– Она и не узнает, если сама не проболтаешься, – отрезала Люба. – И вообще хоть ты в эти игры не играй, пожалуйста, а?
– Это не игры, – вздохнула мама.
Переубеждать ее было бесполезно. Люба считала, что повесть «Кроткая» Достоевский должен был бы написать про жизнь ее мамы. Правда, это была бы совсем другая повесть – ровная, тихая, без страстей, – но название подходило в точности.
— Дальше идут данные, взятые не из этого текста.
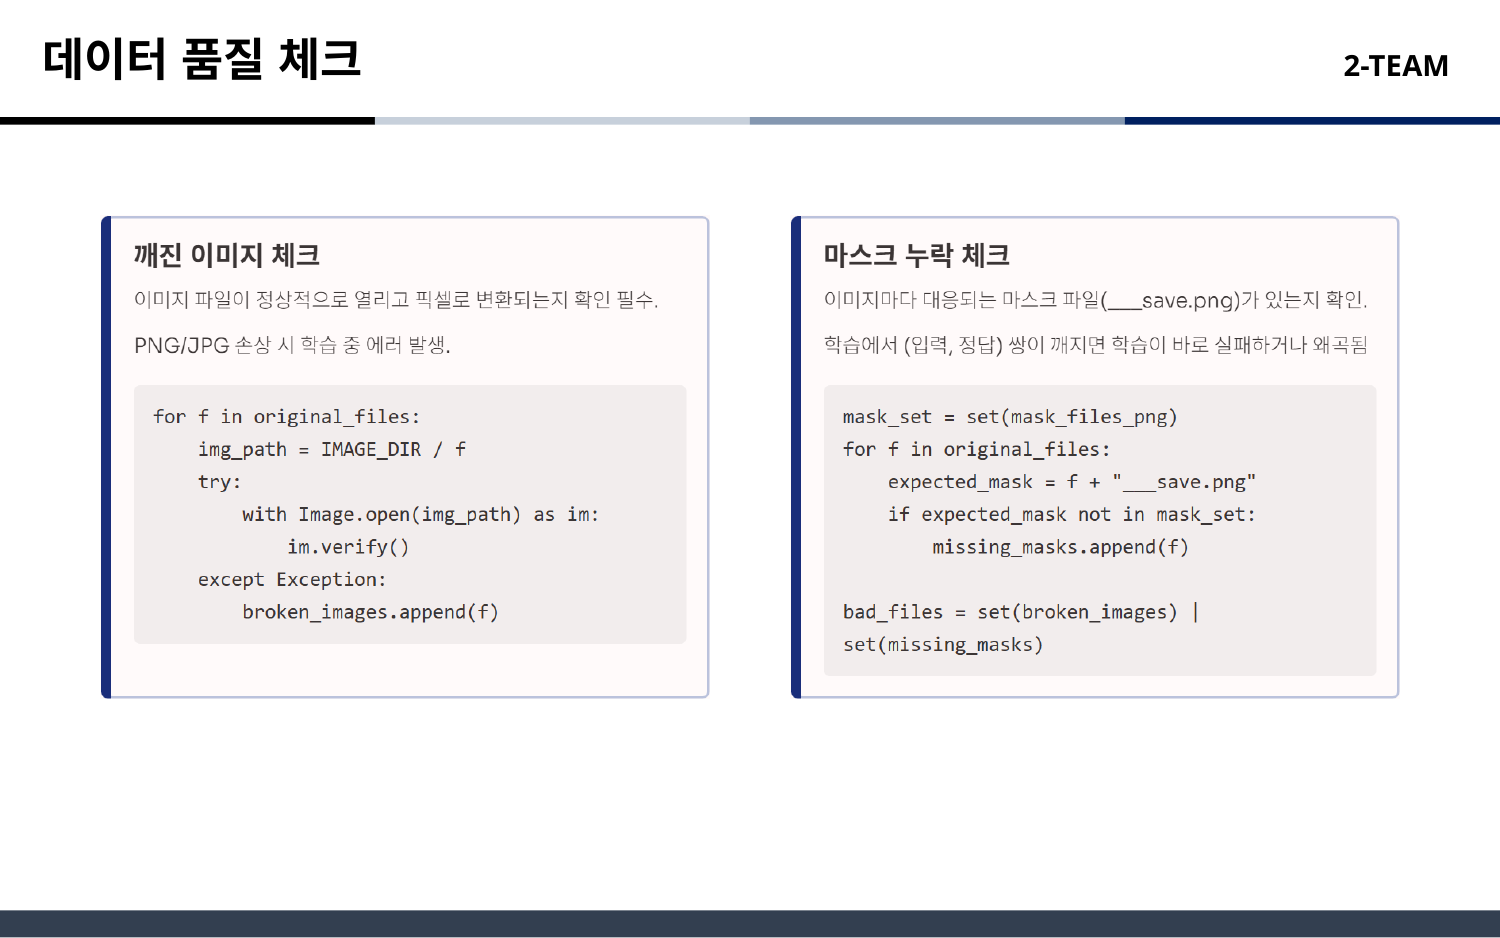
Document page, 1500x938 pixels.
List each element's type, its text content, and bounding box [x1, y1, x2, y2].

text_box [100, 215, 1400, 699]
text_box 데이터 품질 체크 [28, 23, 868, 107]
Из-за маминого неуместного трудолюбия Люба провела на даче Иваровских целый день, хотя самой ей надо было всего лишь забрать оттуда для стирки свои летние платья. Но вот только к вечеру вымыла наконец веранду. Можно уезжать.
Она села на ступеньки и закурила. Дым не растворялся в воздухе, а кружился и улетал вместе с ветром, как осенняя паутина. Возле дальнего дома жгли костер, и оттуда дым улетал в воздух тоже.
В кружении ветра, паутины и дыма появился на тропинке между соснами Федор.
– Привет, – сказал он, подойдя.
Люба всегда поражалась обыденности его появления. Для нее оно было как удар в сердце, а вот же – просто идет по тропинке, подходит, останавливается прямо перед нею…
– Привет, – ответила она. – Давно приехал?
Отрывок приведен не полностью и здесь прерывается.